Your task is to transcribe the entries below exactly, from their first line down to the line containing "Children’s Division has", and to stop there.

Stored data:

··········

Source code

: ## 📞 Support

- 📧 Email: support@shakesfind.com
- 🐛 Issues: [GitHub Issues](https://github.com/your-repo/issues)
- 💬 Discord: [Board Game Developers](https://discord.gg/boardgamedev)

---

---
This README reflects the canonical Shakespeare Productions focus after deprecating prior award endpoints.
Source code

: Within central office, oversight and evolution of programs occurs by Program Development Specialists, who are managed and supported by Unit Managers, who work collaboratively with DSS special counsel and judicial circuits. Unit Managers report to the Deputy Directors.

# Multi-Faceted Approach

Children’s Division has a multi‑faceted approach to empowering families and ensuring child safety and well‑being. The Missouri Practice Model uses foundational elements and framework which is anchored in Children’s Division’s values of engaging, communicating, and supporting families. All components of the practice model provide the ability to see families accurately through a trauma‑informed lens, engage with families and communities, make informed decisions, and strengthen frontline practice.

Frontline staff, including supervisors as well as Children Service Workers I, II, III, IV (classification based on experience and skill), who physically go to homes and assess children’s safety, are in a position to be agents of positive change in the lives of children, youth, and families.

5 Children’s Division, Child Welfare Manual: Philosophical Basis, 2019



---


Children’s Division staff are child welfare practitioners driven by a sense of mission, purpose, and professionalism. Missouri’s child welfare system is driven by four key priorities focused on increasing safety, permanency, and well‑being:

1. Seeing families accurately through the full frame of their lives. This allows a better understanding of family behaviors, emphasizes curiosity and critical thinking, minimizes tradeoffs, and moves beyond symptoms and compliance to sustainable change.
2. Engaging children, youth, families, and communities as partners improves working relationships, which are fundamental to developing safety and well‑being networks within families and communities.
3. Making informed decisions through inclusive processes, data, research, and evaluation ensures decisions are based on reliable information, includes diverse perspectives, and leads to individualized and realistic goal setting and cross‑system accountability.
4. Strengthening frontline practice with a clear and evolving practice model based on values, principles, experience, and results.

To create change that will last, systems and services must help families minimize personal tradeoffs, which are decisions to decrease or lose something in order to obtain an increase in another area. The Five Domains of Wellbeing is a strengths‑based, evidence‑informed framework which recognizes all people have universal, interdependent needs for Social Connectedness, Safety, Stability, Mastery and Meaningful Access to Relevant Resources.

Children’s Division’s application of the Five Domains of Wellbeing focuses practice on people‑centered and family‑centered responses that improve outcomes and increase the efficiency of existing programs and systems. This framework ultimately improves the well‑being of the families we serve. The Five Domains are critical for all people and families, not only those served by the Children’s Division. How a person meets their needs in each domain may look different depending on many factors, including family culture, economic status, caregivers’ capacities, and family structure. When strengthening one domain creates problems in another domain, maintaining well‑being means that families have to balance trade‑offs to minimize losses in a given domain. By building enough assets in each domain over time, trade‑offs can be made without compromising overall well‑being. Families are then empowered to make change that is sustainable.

··········

• _Result of this task_:
Source code

: ## 📞 Support

- 📧 Email: support@shakesfind.com
- 🐛 Issues: [GitHub Issues](https://github.com/your-repo/issues)
- 💬 Discord: [Board Game Developers](https://discord.gg/boardgamedev)

---

---
This README reflects the canonical Shakespeare Productions focus after deprecating prior award endpoints.
Source code

: Within central office, oversight and evolution of programs occurs by Program Development Specialists, who are managed and supported by Unit Managers, who work collaboratively with DSS special counsel and judicial circuits. Unit Managers report to the Deputy Directors.

# Multi-Faceted Approach

Children’s Division has a multi‑faceted approach to empowering families and ensuring child safety and well‑being. The Missouri Practice Model uses foundational elements and framework which is anchored in Children’s Division’s values of engaging, communicating, and supporting families. All components of the practice model provide the ability to see families accurately through a trauma‑informed lens, engage with families and communities, make informed decisions, and strengthen frontline practice.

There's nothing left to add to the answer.